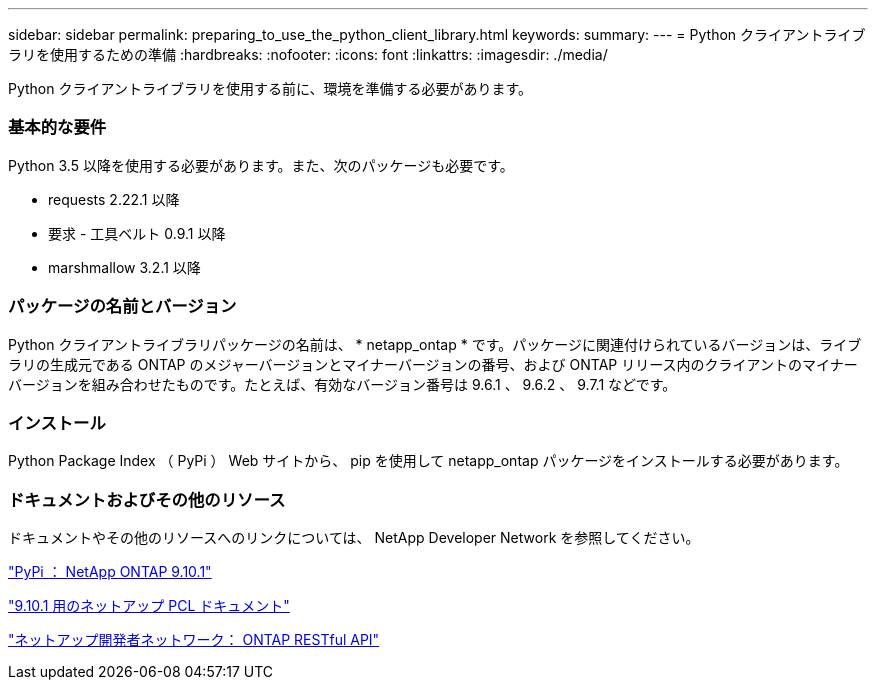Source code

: ---
sidebar: sidebar 
permalink: preparing_to_use_the_python_client_library.html 
keywords:  
summary:  
---
= Python クライアントライブラリを使用するための準備
:hardbreaks:
:nofooter: 
:icons: font
:linkattrs: 
:imagesdir: ./media/


[role="lead"]
Python クライアントライブラリを使用する前に、環境を準備する必要があります。



=== 基本的な要件

Python 3.5 以降を使用する必要があります。また、次のパッケージも必要です。

* requests 2.22.1 以降
* 要求 - 工具ベルト 0.9.1 以降
* marshmallow 3.2.1 以降




=== パッケージの名前とバージョン

Python クライアントライブラリパッケージの名前は、 * netapp_ontap * です。パッケージに関連付けられているバージョンは、ライブラリの生成元である ONTAP のメジャーバージョンとマイナーバージョンの番号、および ONTAP リリース内のクライアントのマイナーバージョンを組み合わせたものです。たとえば、有効なバージョン番号は 9.6.1 、 9.6.2 、 9.7.1 などです。



=== インストール

Python Package Index （ PyPi ） Web サイトから、 pip を使用して netapp_ontap パッケージをインストールする必要があります。



=== ドキュメントおよびその他のリソース

ドキュメントやその他のリソースへのリンクについては、 NetApp Developer Network を参照してください。

https://pypi.org/project/netapp-ontap["PyPi ： NetApp ONTAP 9.10.1"^]

https://library.netapp.com/ecmdocs/ECMLP2879970/html/index.html["9.10.1 用のネットアップ PCL ドキュメント"^]

https://devnet.netapp.com/restapi.php["ネットアップ開発者ネットワーク： ONTAP RESTful API"^]
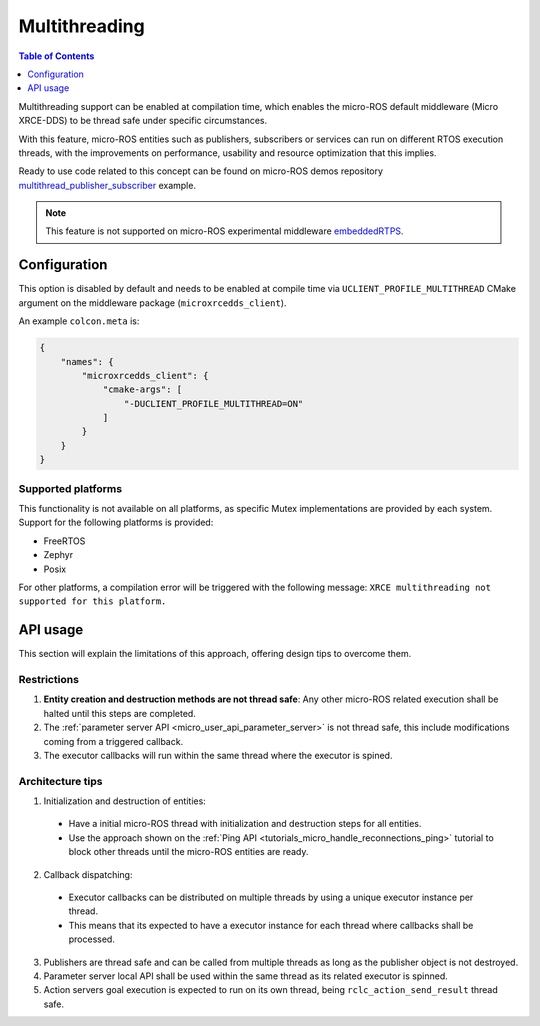 .. _tutorials_micro_multithreading:

Multithreading
==============

.. contents:: Table of Contents
    :depth: 1
    :local:
    :backlinks: none

Multithreading support can be enabled at compilation time, which enables the micro-ROS default middleware (Micro XRCE-DDS) to be thread safe under specific circumstances.

With this feature, micro-ROS entities such as publishers, subscribers or services can run on different RTOS execution threads, with the improvements on performance, usability and resource optimization that this implies.

Ready to use code related to this concept can be found on micro-ROS demos repository `multithread_publisher_subscriber <https://github.com/micro-ROS/micro-ROS-demos/blob/humble/rclc/multithread_publisher_subscriber/main.c>`_ example.

.. TODO(acuadros95): Add explanation on mutex protection levels (Stream, transport, session?)

.. note::

   This feature is not supported on micro-ROS experimental middleware `embeddedRTPS <https://discourse.ros.org/t/embeddedrtps-the-new-experimental-middleware-for-micro-ros/22741>`_.

Configuration
-------------

This option is disabled by default and needs to be enabled at compile time via ``UCLIENT_PROFILE_MULTITHREAD`` CMake argument on the middleware package (``microxrcedds_client``).

An example ``colcon.meta`` is:

.. code-block:: json

  {
      "names": {
          "microxrcedds_client": {
              "cmake-args": [
                  "-DUCLIENT_PROFILE_MULTITHREAD=ON"
              ]
          }
      }
  }

Supported platforms
^^^^^^^^^^^^^^^^^^^

This functionality is not available on all platforms, as specific Mutex implementations are provided by each system. Support for the following platforms is provided:

.. TODO(acuadros95): Add some explanation, link to build system or whatever here

- FreeRTOS
- Zephyr
- Posix

For other platforms, a compilation error will be triggered with the following message: ``XRCE multithreading not supported for this platform.``

API usage
---------

This section will explain the limitations of this approach, offering design tips to overcome them.

Restrictions
^^^^^^^^^^^^

1. **Entity creation and destruction methods are not thread safe**: Any other micro-ROS related execution shall be halted until this steps are completed.
2. The :ref:`parameter server API <micro_user_api_parameter_server>` is not thread safe, this include modifications coming from a triggered callback.
3. The executor callbacks will run within the same thread where the executor is spined.

Architecture tips
^^^^^^^^^^^^^^^^^

1. Initialization and destruction of entities:

  - Have a initial micro-ROS thread with initialization and destruction steps for all entities.
  - Use the approach shown on the :ref:`Ping API <tutorials_micro_handle_reconnections_ping>` tutorial to block other threads until the micro-ROS entities are ready.

2. Callback dispatching:

  - Executor callbacks can be distributed on multiple threads by using a unique executor instance per thread.
  - This means that its expected to have a executor instance for each thread where callbacks shall be processed.

3. Publishers are thread safe and can be called from multiple threads as long as the publisher object is not destroyed.
4. Parameter server local API shall be used within the same thread as its related executor is spinned.
5. Action servers goal execution is expected to run on its own thread, being ``rclc_action_send_result`` thread safe.

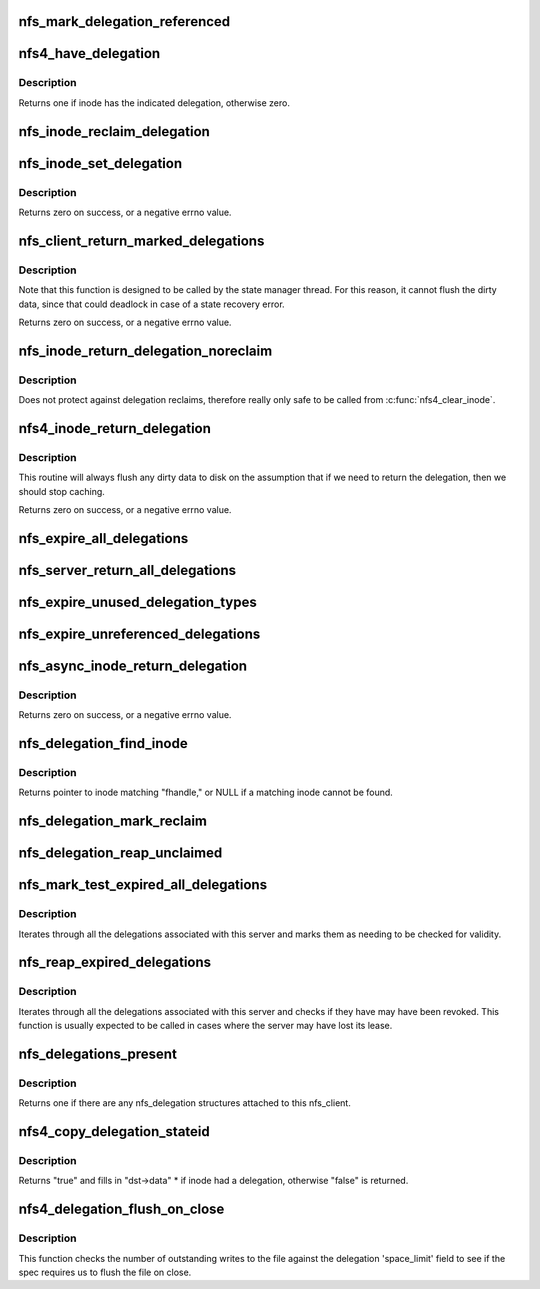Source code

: .. -*- coding: utf-8; mode: rst -*-
.. src-file: fs/nfs/delegation.c

.. _`nfs_mark_delegation_referenced`:

nfs_mark_delegation_referenced
==============================

.. c:function:: void nfs_mark_delegation_referenced(struct nfs_delegation *delegation)

    set delegation's REFERENCED flag

    :param struct nfs_delegation \*delegation:
        delegation to process

.. _`nfs4_have_delegation`:

nfs4_have_delegation
====================

.. c:function:: int nfs4_have_delegation(struct inode *inode, fmode_t flags)

    check if inode has a delegation, mark it NFS_DELEGATION_REFERENCED if there is one.

    :param struct inode \*inode:
        inode to check

    :param fmode_t flags:
        delegation types to check for

.. _`nfs4_have_delegation.description`:

Description
-----------

Returns one if inode has the indicated delegation, otherwise zero.

.. _`nfs_inode_reclaim_delegation`:

nfs_inode_reclaim_delegation
============================

.. c:function:: void nfs_inode_reclaim_delegation(struct inode *inode, struct rpc_cred *cred, struct nfs_openres *res)

    process a delegation reclaim request

    :param struct inode \*inode:
        inode to process

    :param struct rpc_cred \*cred:
        credential to use for request

    :param struct nfs_openres \*res:
        new delegation state from server

.. _`nfs_inode_set_delegation`:

nfs_inode_set_delegation
========================

.. c:function:: int nfs_inode_set_delegation(struct inode *inode, struct rpc_cred *cred, struct nfs_openres *res)

    set up a delegation on an inode

    :param struct inode \*inode:
        inode to which delegation applies

    :param struct rpc_cred \*cred:
        cred to use for subsequent delegation processing

    :param struct nfs_openres \*res:
        new delegation state from server

.. _`nfs_inode_set_delegation.description`:

Description
-----------

Returns zero on success, or a negative errno value.

.. _`nfs_client_return_marked_delegations`:

nfs_client_return_marked_delegations
====================================

.. c:function:: int nfs_client_return_marked_delegations(struct nfs_client *clp)

    return previously marked delegations

    :param struct nfs_client \*clp:
        nfs_client to process

.. _`nfs_client_return_marked_delegations.description`:

Description
-----------

Note that this function is designed to be called by the state
manager thread. For this reason, it cannot flush the dirty data,
since that could deadlock in case of a state recovery error.

Returns zero on success, or a negative errno value.

.. _`nfs_inode_return_delegation_noreclaim`:

nfs_inode_return_delegation_noreclaim
=====================================

.. c:function:: void nfs_inode_return_delegation_noreclaim(struct inode *inode)

    return delegation, don't reclaim opens

    :param struct inode \*inode:
        inode to process

.. _`nfs_inode_return_delegation_noreclaim.description`:

Description
-----------

Does not protect against delegation reclaims, therefore really only safe
to be called from \ :c:func:`nfs4_clear_inode`\ .

.. _`nfs4_inode_return_delegation`:

nfs4_inode_return_delegation
============================

.. c:function:: int nfs4_inode_return_delegation(struct inode *inode)

    synchronously return a delegation

    :param struct inode \*inode:
        inode to process

.. _`nfs4_inode_return_delegation.description`:

Description
-----------

This routine will always flush any dirty data to disk on the
assumption that if we need to return the delegation, then
we should stop caching.

Returns zero on success, or a negative errno value.

.. _`nfs_expire_all_delegations`:

nfs_expire_all_delegations
==========================

.. c:function:: void nfs_expire_all_delegations(struct nfs_client *clp)

    :param struct nfs_client \*clp:
        client to process

.. _`nfs_server_return_all_delegations`:

nfs_server_return_all_delegations
=================================

.. c:function:: void nfs_server_return_all_delegations(struct nfs_server *server)

    return delegations for one superblock

    :param struct nfs_server \*server:
        *undescribed*

.. _`nfs_expire_unused_delegation_types`:

nfs_expire_unused_delegation_types
==================================

.. c:function:: void nfs_expire_unused_delegation_types(struct nfs_client *clp, fmode_t flags)

    :param struct nfs_client \*clp:
        client to process

    :param fmode_t flags:
        delegation types to expire

.. _`nfs_expire_unreferenced_delegations`:

nfs_expire_unreferenced_delegations
===================================

.. c:function:: void nfs_expire_unreferenced_delegations(struct nfs_client *clp)

    Eliminate unused delegations

    :param struct nfs_client \*clp:
        nfs_client to process

.. _`nfs_async_inode_return_delegation`:

nfs_async_inode_return_delegation
=================================

.. c:function:: int nfs_async_inode_return_delegation(struct inode *inode, const nfs4_stateid *stateid)

    asynchronously return a delegation

    :param struct inode \*inode:
        inode to process

    :param const nfs4_stateid \*stateid:
        state ID information

.. _`nfs_async_inode_return_delegation.description`:

Description
-----------

Returns zero on success, or a negative errno value.

.. _`nfs_delegation_find_inode`:

nfs_delegation_find_inode
=========================

.. c:function:: struct inode *nfs_delegation_find_inode(struct nfs_client *clp, const struct nfs_fh *fhandle)

    retrieve the inode associated with a delegation

    :param struct nfs_client \*clp:
        client state handle

    :param const struct nfs_fh \*fhandle:
        filehandle from a delegation recall

.. _`nfs_delegation_find_inode.description`:

Description
-----------

Returns pointer to inode matching "fhandle," or NULL if a matching inode
cannot be found.

.. _`nfs_delegation_mark_reclaim`:

nfs_delegation_mark_reclaim
===========================

.. c:function:: void nfs_delegation_mark_reclaim(struct nfs_client *clp)

    mark all delegations as needing to be reclaimed

    :param struct nfs_client \*clp:
        nfs_client to process

.. _`nfs_delegation_reap_unclaimed`:

nfs_delegation_reap_unclaimed
=============================

.. c:function:: void nfs_delegation_reap_unclaimed(struct nfs_client *clp)

    reap unclaimed delegations after reboot recovery is done

    :param struct nfs_client \*clp:
        nfs_client to process

.. _`nfs_mark_test_expired_all_delegations`:

nfs_mark_test_expired_all_delegations
=====================================

.. c:function:: void nfs_mark_test_expired_all_delegations(struct nfs_client *clp)

    mark all delegations for testing

    :param struct nfs_client \*clp:
        nfs_client to process

.. _`nfs_mark_test_expired_all_delegations.description`:

Description
-----------

Iterates through all the delegations associated with this server and
marks them as needing to be checked for validity.

.. _`nfs_reap_expired_delegations`:

nfs_reap_expired_delegations
============================

.. c:function:: void nfs_reap_expired_delegations(struct nfs_client *clp)

    reap expired delegations

    :param struct nfs_client \*clp:
        nfs_client to process

.. _`nfs_reap_expired_delegations.description`:

Description
-----------

Iterates through all the delegations associated with this server and
checks if they have may have been revoked. This function is usually
expected to be called in cases where the server may have lost its
lease.

.. _`nfs_delegations_present`:

nfs_delegations_present
=======================

.. c:function:: int nfs_delegations_present(struct nfs_client *clp)

    check for existence of delegations

    :param struct nfs_client \*clp:
        client state handle

.. _`nfs_delegations_present.description`:

Description
-----------

Returns one if there are any nfs_delegation structures attached
to this nfs_client.

.. _`nfs4_copy_delegation_stateid`:

nfs4_copy_delegation_stateid
============================

.. c:function:: bool nfs4_copy_delegation_stateid(struct inode *inode, fmode_t flags, nfs4_stateid *dst, struct rpc_cred **cred)

    Copy inode's state ID information

    :param struct inode \*inode:
        inode to check

    :param fmode_t flags:
        delegation type requirement

    :param nfs4_stateid \*dst:
        stateid data structure to fill in

    :param struct rpc_cred \*\*cred:
        optional argument to retrieve credential

.. _`nfs4_copy_delegation_stateid.description`:

Description
-----------

Returns "true" and fills in "dst->data" \* if inode had a delegation,
otherwise "false" is returned.

.. _`nfs4_delegation_flush_on_close`:

nfs4_delegation_flush_on_close
==============================

.. c:function:: bool nfs4_delegation_flush_on_close(const struct inode *inode)

    Check if we must flush file on close

    :param const struct inode \*inode:
        inode to check

.. _`nfs4_delegation_flush_on_close.description`:

Description
-----------

This function checks the number of outstanding writes to the file
against the delegation 'space_limit' field to see if
the spec requires us to flush the file on close.

.. This file was automatic generated / don't edit.

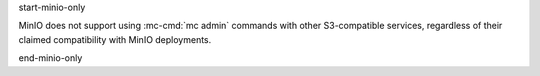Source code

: start-minio-only

MinIO does not support using :mc-cmd:`mc admin` commands with other
S3-compatible services, regardless of their claimed compatibility with MinIO
deployments.

end-minio-only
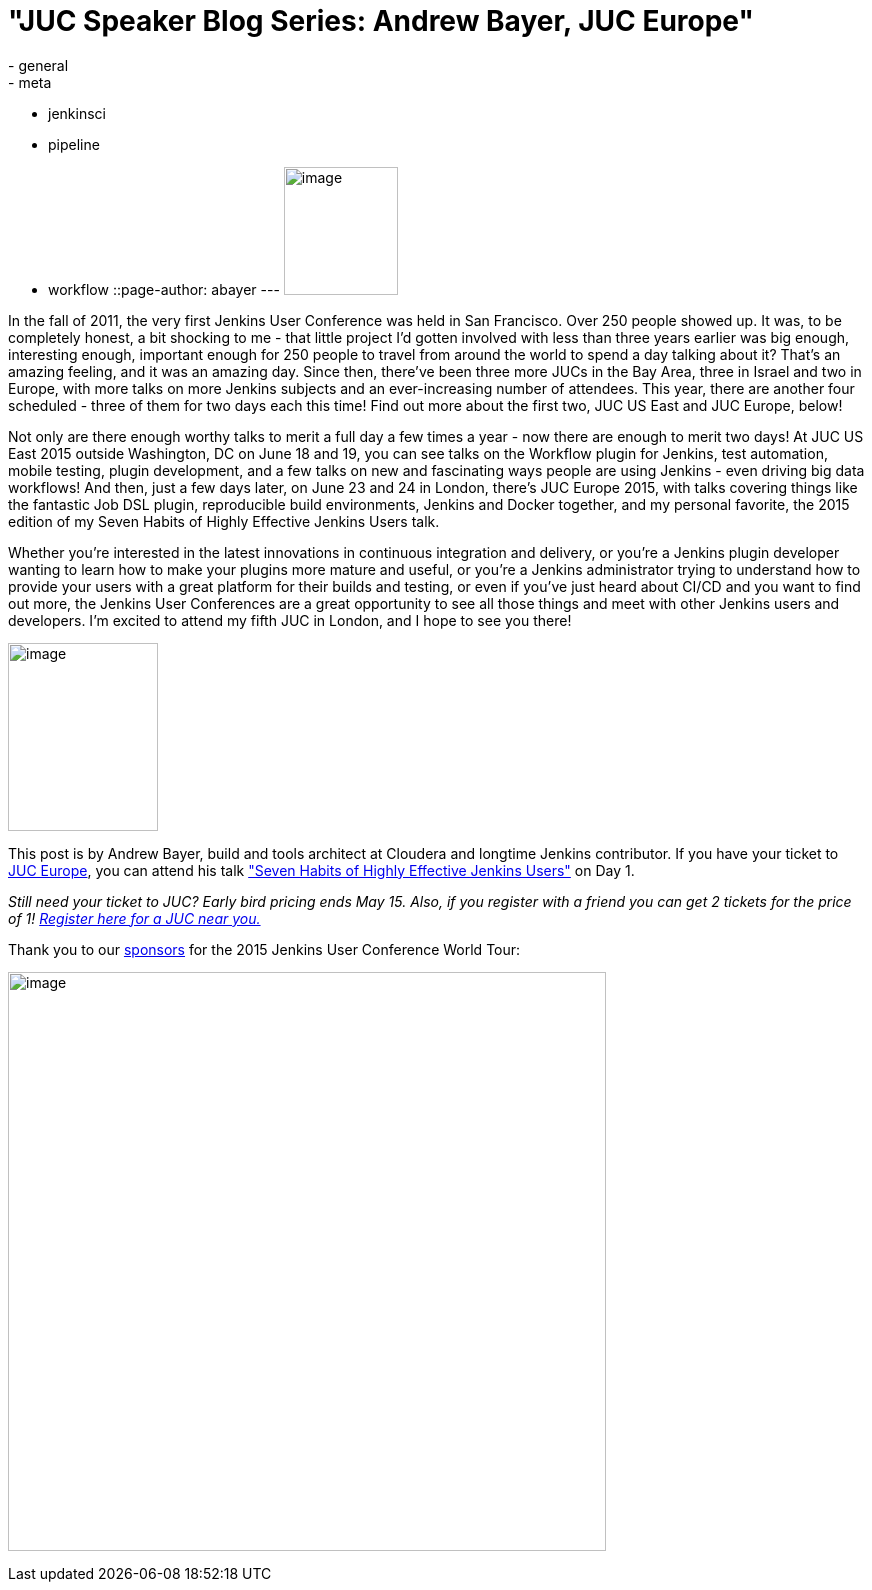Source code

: = "JUC Speaker Blog Series: Andrew Bayer, JUC Europe"
:nodeid: 548
:created: 1431974027
:tags:
  - general
  - meta
  - jenkinsci
  - pipeline
  - workflow
::page-author: abayer
---
image:https://jenkins-ci.org/sites/default/files/images/Jenkins_Butler_0.png[image,width=114,height=128] +


In the fall of 2011, the very first Jenkins User Conference was held in San Francisco. Over 250 people showed up. It was, to be completely honest, a bit shocking to me - that little project I’d gotten involved with less than three years earlier was big enough, interesting enough, important enough for 250 people to travel from around the world to spend a day talking about it? That’s an amazing feeling, and it was an amazing day. Since then, there’ve been three more JUCs in the Bay Area, three in Israel and two in Europe, with more talks on more Jenkins subjects and an ever-increasing number of attendees. This year, there are another four scheduled - three of them for two days each this time! Find out more about the first two, JUC US East and JUC Europe, below!


Not only are there enough worthy talks to merit a full day a few times a year - now there are enough to merit two days! At JUC US East 2015 outside Washington, DC on June 18 and 19, you can see talks on the Workflow plugin for Jenkins, test automation, mobile testing, plugin development, and a few talks on new and fascinating ways people are using Jenkins - even driving big data workflows! And then, just a few days later, on June 23 and 24 in London, there’s JUC Europe 2015, with talks covering things like the fantastic Job DSL plugin, reproducible build environments, Jenkins and Docker together, and my personal favorite, the 2015 edition of my Seven Habits of Highly Effective Jenkins Users talk.


Whether you’re interested in the latest innovations in continuous integration and delivery, or you’re a Jenkins plugin developer wanting to learn how to make your plugins more mature and useful, or you’re a Jenkins administrator trying to understand how to provide your users with a great platform for their builds and testing, or even if you’ve just heard about CI/CD and you want to find out more, the Jenkins User Conferences are a great opportunity to see all those things and meet with other Jenkins users and developers. I’m excited to attend my fifth JUC in London, and I hope to see you there!


image:https://jenkins-ci.org/sites/default/files/images/smallerme.jpeg[image,width=150,height=188] +


This post is by Andrew Bayer, build and tools architect at Cloudera and longtime Jenkins contributor. If you have your ticket to https://www.cloudbees.com/jenkins/juc-2015/europe[JUC Europe], you can attend his talk https://www.cloudbees.com/jenkins/juc-2015/abstracts/europe/01-01-1030-bayer["Seven Habits of Highly Effective Jenkins Users"] on Day 1.


_Still need your ticket to JUC? Early bird pricing ends May 15. Also, if you register with a friend you can get 2 tickets for the price of 1! https://www.cloudbees.com/jenkins/juc-2015/[Register here for a JUC near you.]_


Thank you to our https://www.cloudbees.com/jenkins/juc-2015/sponsors[sponsors] for the 2015 Jenkins User Conference World Tour:


image:https://jenkins-ci.org/sites/default/files/images/sponsors-06032015-02_0.png[image,width=598,height=579] +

_ _ _

EXERCISE DIRECTIONS: If a line in the records above has the word "only", copy it.

RESULT FOR THIS EXERCISE:
Does not protect against delegation reclaims, therefore really only safe
: start-minio-only
end-minio-only
Not only are there enough worthy talks to merit a full day a few times a year - now there are enough to merit two days! At JUC US East 2015 outside Washington, DC on June 18 and 19, you can see talks on the Workflow plugin for Jenkins, test automation, mobile testing, plugin development, and a few talks on new and fascinating ways people are using Jenkins - even driving big data workflows! And then, just a few days later, on June 23 and 24 in London, there’s JUC Europe 2015, with talks covering things like the fantastic Job DSL plugin, reproducible build environments, Jenkins and Docker together, and my personal favorite, the 2015 edition of my Seven Habits of Highly Effective Jenkins Users talk.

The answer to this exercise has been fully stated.